Passage shown.

Tissue culture analysis of neurite outgrowth in the presence and absence of serum: possible relevance for central nervous system regeneration.

A tissue culture model has been developed to examine the hypothesis that axons can only regenerate when their growing tips are surrounded by extracellular fluid containing proteins derived from the blood. Fetal rat cerebral explants were cultured in serum medium for 10 days, followed by serum-free (SF) medium (from which serum had been removed) until 18 days in vitro (DIV). All explants cultured in serum medium for 0-10 DIV exhibited greater than 77% neurite viability (neurite viability ratio, NVR, 3.10). This degree of neurite viability was maintained for those explants exposed to serum until 18 DIV (NVR 2.82 at 18 DIV). By contrast, explants maintained in SF medium from 10-18 DIV had a much lower NVR, which, by 18 DIV, had declined to 0.30 (7.5% viability). Transmission electron microscopic analysis of explants fixed at 18 DIV confirmed these phase-contrast results and also showed a predominance of axonal profiles within the neurite population. In the center of explants, tissue viability was in excess of 75% in both the serum and SF media, suggesting that serum is of primary importance for axonal extension rather than neuronal survival. These data strengthen the hypothesis that blood-derived proteins may be needed for prolonged regeneration.

Records.
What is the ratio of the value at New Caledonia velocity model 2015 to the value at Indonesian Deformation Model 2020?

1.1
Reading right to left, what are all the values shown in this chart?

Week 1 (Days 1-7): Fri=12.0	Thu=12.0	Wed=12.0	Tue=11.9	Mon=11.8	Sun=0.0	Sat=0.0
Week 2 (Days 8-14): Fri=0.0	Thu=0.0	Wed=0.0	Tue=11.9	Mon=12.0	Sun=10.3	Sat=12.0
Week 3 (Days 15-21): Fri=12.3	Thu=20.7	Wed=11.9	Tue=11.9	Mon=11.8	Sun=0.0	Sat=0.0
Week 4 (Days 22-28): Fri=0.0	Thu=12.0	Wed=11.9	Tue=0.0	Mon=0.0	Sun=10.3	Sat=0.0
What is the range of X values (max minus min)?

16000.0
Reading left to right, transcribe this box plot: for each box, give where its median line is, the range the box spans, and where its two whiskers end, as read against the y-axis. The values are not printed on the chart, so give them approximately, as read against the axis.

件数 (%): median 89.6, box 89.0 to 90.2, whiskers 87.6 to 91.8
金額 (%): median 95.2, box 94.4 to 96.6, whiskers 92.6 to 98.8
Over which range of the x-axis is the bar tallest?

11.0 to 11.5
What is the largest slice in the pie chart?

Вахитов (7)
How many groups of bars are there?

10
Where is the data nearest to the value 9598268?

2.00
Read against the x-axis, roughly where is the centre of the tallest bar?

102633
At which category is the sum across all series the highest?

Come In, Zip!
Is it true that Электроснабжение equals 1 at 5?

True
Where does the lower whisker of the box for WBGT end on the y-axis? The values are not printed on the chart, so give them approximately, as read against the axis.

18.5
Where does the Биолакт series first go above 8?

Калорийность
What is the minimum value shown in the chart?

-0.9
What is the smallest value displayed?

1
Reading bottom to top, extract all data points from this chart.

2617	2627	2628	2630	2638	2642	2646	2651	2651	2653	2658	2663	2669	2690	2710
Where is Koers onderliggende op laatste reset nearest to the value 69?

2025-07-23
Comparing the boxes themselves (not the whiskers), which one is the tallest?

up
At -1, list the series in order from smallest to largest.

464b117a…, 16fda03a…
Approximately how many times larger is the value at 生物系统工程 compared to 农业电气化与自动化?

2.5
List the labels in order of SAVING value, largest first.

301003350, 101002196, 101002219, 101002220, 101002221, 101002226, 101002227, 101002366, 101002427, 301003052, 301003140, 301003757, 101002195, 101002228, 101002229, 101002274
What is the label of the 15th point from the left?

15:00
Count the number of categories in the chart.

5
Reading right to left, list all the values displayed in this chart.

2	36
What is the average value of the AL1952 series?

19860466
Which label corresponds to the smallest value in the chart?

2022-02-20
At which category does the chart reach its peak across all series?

Exercise objective.
Answer these questions from the neurite outgrowth abstract.
(a) For how many days were the fetal rat cerebral explants first cultured in serum medium?
(b) By 18 DIV, what neurite viability ratio had the explants kept in serum-free medium from 10-18 DIV reached?
(c) According to the transmission electron microscopic analysis, which profiles predominated within the neurite population?

Exercise answer.
(a) 10 days.
(b) 0.30 (7.5% viability).
(c) Axonal profiles.